Solche Übungen bezeichnen Behandlungen, die innerhalb eines 20- bis 30-minütigen Beweglichkeitsprogramms angewendet werden (z.B. im Rahmen des Aufwärmens im Turnen). Je nach Zielsetzungen können hier PNF-Methoden mit Mobility-Drills und Pumping-Stretch-Methoden kombiniert werden. Zudem kann der Einsatz von Development-Stretchings bei einigen Sportarten und gezielt ausgewählten Muskelgruppen sinnvoll sein (Beispiel: Adduktoren und Beinbeuger bei Kampfsportlern). Diese Dehnungen verbessern die Beweglichkeit kurzzeitig. Die Wirkung lässt nach einer gewissen Zeit (bis ca. 60 Minuten – abhängig von den individuellen Voraussetzungen des Sportlers) wieder nach. Je nach Zielsetzung und Sportart sollte man deshalb intelligent und spezifisch vor dem Sport dehnen. Achtung: Zu lange durchgeführte Dehnübungen vor allem nach der Development-Stretch-Methode ermüden das Gewebe und provozieren den Creeping-, Relaxations- und Hysterese-Effekt (vgl. Klee, 2003).

Maßnahmen zur Aktivierung

Für die Aktivierung des neuromuskulären Systems und eine Tonisierung der Muskulatur sollten nach diesen Übungen einige ballistische Dehnungen (zum Beispiel 4- bis 5-mal steigernde Schwunggymnastik) durchgeführt werden. Durch kurze schnelle Sprints, Sprünge oder Antritte können negative Effekte des Dehnens wieder neutralisiert werden, sodass ausschließlich die positiven Effekte im Vordergrund stehen (vgl. Ferger, 2017; Wiemeyer 2000, 2002). Wer jedoch nach dem Sport schneller wieder regenerieren möchte, sollte nicht mehr dehnen. Die Behandlung mit einer Foamroll macht hier mehr Sinn (Schroeder et al., 2017; Pearcy et al., 2015).

Langfristige und chronische Effekte von Mobility Training

Jeder Sportler, der regelmäßig Beweglichkeitsübungen durchführt, verbessert seine Beweglichkeit. Hier wird jedoch zwischen langfristigen und chronischen Effekten unterschieden:

Langfristige Effekte: Die Verbesserung der Beweglichkeit ist bereits nach einigen Wochen (ab 2–4 Wochen) zu erkennen. Die Ursachen liegen meist in einer erhöhten Schmerztoleranz, einer besseren Körperwahrnehmung, einem „Einlassen“ auf die Dehnung, einer optimierten intermuskulären Koordination und einer Rezeptorenaktivität.
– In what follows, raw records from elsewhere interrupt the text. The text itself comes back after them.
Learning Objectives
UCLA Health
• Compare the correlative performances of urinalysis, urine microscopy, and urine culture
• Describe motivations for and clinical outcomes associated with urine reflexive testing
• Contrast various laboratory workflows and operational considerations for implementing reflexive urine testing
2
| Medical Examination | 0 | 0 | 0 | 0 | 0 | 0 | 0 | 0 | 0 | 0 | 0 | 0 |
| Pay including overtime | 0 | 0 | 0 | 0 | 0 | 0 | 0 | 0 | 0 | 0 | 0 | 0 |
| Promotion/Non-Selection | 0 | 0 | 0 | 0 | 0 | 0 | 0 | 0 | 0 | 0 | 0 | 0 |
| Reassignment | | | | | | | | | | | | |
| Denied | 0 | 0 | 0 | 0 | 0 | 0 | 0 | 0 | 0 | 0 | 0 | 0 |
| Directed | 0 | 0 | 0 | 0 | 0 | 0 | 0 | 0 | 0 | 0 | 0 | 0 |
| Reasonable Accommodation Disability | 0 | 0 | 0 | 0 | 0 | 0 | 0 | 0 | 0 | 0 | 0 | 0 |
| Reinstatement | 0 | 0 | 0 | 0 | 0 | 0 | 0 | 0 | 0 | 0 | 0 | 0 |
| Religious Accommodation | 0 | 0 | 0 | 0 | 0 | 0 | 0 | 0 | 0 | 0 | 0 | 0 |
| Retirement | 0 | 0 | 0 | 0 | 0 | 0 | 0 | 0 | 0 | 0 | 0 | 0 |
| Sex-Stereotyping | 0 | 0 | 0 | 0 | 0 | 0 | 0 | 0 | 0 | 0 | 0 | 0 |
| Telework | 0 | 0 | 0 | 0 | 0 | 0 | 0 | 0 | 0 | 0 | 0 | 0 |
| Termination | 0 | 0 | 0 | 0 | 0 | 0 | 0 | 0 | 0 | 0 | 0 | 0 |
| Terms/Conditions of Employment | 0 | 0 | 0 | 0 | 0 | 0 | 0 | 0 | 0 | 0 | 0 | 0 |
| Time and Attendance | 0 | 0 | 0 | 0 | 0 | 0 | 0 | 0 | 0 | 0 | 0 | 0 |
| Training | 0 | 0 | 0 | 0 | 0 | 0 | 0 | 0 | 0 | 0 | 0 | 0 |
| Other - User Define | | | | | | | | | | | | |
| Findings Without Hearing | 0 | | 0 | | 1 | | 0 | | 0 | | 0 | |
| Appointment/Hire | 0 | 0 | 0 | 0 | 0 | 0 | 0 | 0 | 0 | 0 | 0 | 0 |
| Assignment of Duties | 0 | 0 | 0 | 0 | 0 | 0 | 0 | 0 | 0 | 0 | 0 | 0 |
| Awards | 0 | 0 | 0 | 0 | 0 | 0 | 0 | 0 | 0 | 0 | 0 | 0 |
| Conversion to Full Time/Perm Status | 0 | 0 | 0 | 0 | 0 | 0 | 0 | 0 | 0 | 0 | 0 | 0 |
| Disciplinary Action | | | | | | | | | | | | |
Chronische Effekte: Anpassungen des Gewebes funktioneller Art durch den Einbau neuer, in Serie geschalteter Sarkomere (vgl. Klee, 2003), eine verbesserte Muskelproteinsynthese (vgl. Freiwald, 2009), den Umbau von Titin-Abschnitten IG in PEVKA Aminosäure-Domänen oder ähnliche Prozesse sind vermutlich hierfür verantwortlich.
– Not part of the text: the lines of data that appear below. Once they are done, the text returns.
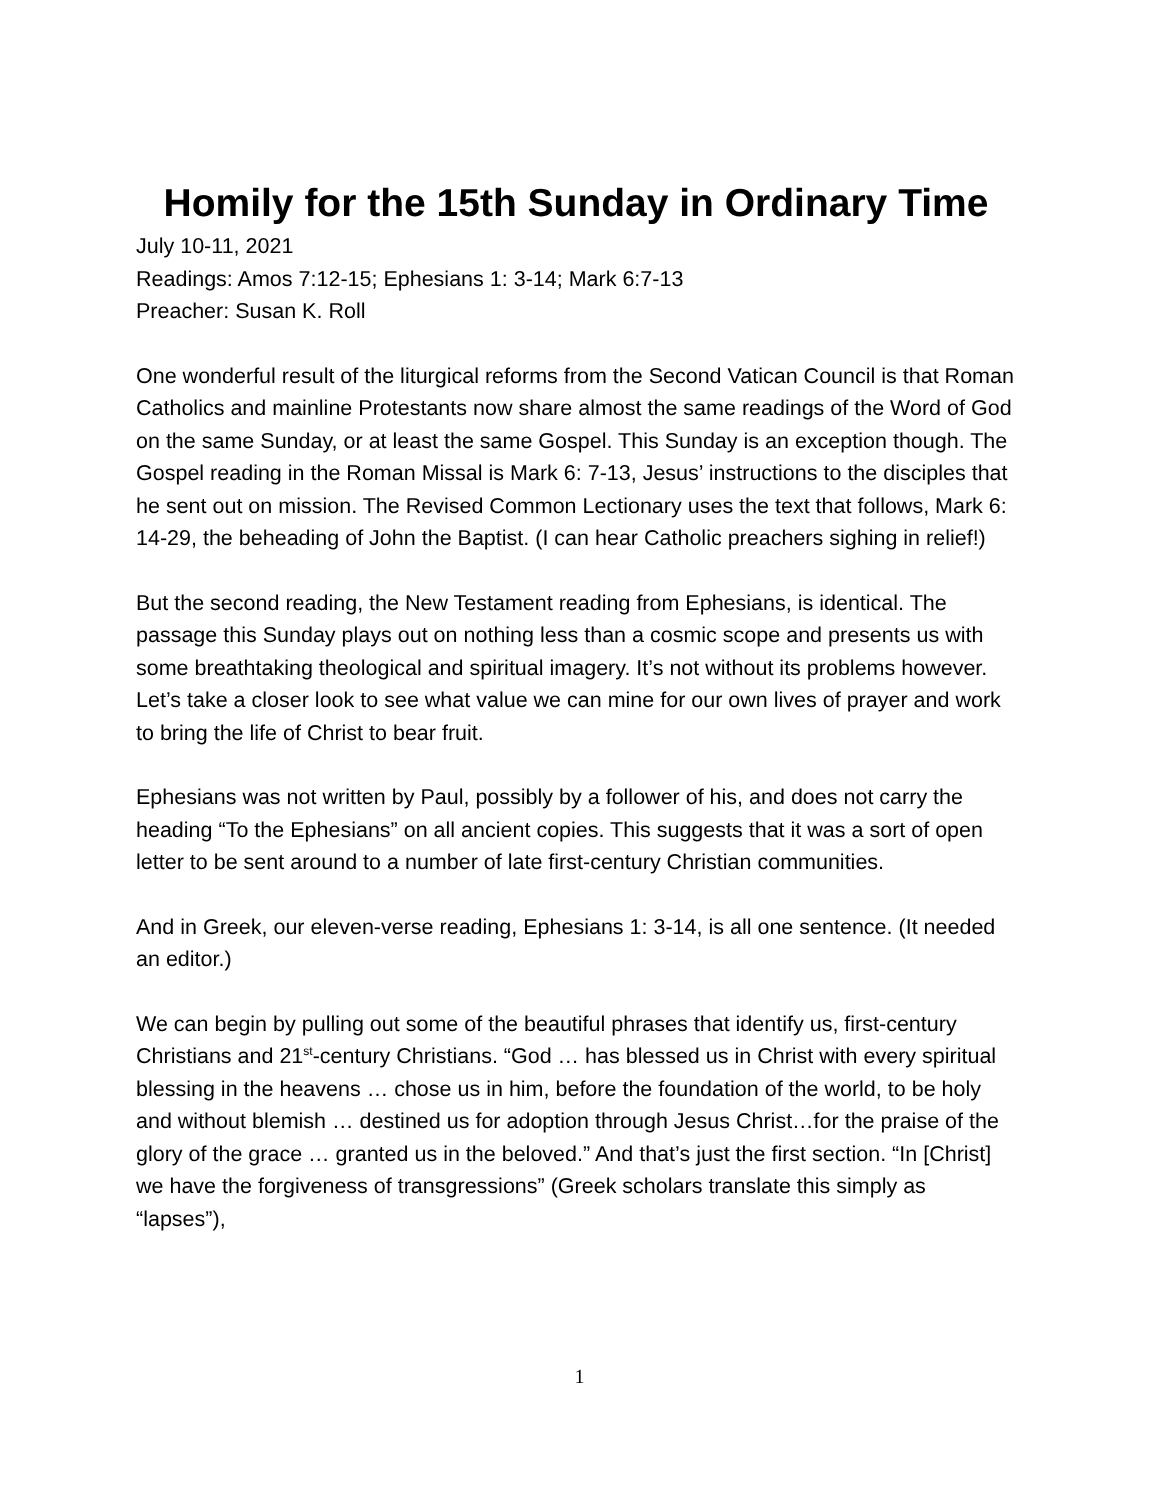Homily for the 15th Sunday in Ordinary Time
July 10-11, 2021
Readings: Amos 7:12-15; Ephesians 1: 3-14; Mark 6:7-13
Preacher: Susan K. Roll
One wonderful result of the liturgical reforms from the Second Vatican Council is that Roman Catholics and mainline Protestants now share almost the same readings of the Word of God on the same Sunday, or at least the same Gospel. This Sunday is an exception though. The Gospel reading in the Roman Missal is Mark 6: 7-13, Jesus’ instructions to the disciples that he sent out on mission. The Revised Common Lectionary uses the text that follows, Mark 6: 14-29, the beheading of John the Baptist. (I can hear Catholic preachers sighing in relief!)
But the second reading, the New Testament reading from Ephesians, is identical. The passage this Sunday plays out on nothing less than a cosmic scope and presents us with some breathtaking theological and spiritual imagery. It’s not without its problems however. Let’s take a closer look to see what value we can mine for our own lives of prayer and work to bring the life of Christ to bear fruit.
Ephesians was not written by Paul, possibly by a follower of his, and does not carry the heading “To the Ephesians” on all ancient copies. This suggests that it was a sort of open letter to be sent around to a number of late first-century Christian communities.
And in Greek, our eleven-verse reading, Ephesians 1: 3-14, is all one sentence. (It needed an editor.)
We can begin by pulling out some of the beautiful phrases that identify us, first-century Christians and 21<sup>st</sup>-century Christians. “God … has blessed us in Christ with every spiritual blessing in the heavens … chose us in him, before the foundation of the world, to be holy and without blemish … destined us for adoption through Jesus Christ…for the praise of the glory of the grace … granted us in the beloved.” And that’s just the first section. “In [Christ] we have the forgiveness of transgressions” (Greek scholars translate this simply as “lapses”),
1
Wichtig: Die vermeintlich negativen Wirkungen des kurzzeitigen Dehnens dürfen keinesfalls mit denen des langfristigen Dehnens verglichen werden!!!

Wer seine Beweglichkeit steigern möchte, sollte ein isoliertes Beweglichkeitstraining 2- bis 3-mal pro Woche durchführen und vorwiegend auf PNF-Methoden in Kombination mit Development Stretch (3- bis 4-mal je 20–30 Sekunden nachdehnen) setzen. Die Vorbehandlung mit einer Foamroll o.Ä. scheint ersten Studien zufolge sinnvoll.

Keine „einzig“ wahre Technik

Die Tabelle auf der nächsten Seite zeigt die sinnvolle Wirkung der Anwendung der Dehn- und Mobility-Methoden, die nach dem Sport durchgeführt werden können/sollen. Es gibt aber nicht die „einzig“ wahre Technik, sondern mehrere Methoden sind miteinander kombinierbar. Grundsätzlich gilt: Je intensiver die Muskulatur und der Faszienkomplex durch Sport und Training beansprucht wurden, umso weniger intensiv sollte die Dehnübung danach sein, um die Mikrotraumen nicht zusätzlich zu verstärken.

Die Punkte auf der Tabelle sollen dem Sportler die Anwendung erleichtern. Kein Punkt bedeutet, dass diese Methode wenig Sinn macht oder sich sogar negativ auf die Zielsetzung auswirkt. Ein Punkt bedeutet, dass man die Methode durchführen kann, es aber wirkungsvollere Methoden gibt. Wer sie dennoch durchführen möchte, soll es gerne machen. Zwei Punkte bedeutet, dass sich diese Methode für das entsprechende Ziel oder die Sportart besonders empfiehlt. Drei Punkte bedeutet, dass diese Methode zur Pflicht werden sollte und besonders effektive Wirkungen in der jeweiligen Sportart oder Zielsetzung mit sich bringt.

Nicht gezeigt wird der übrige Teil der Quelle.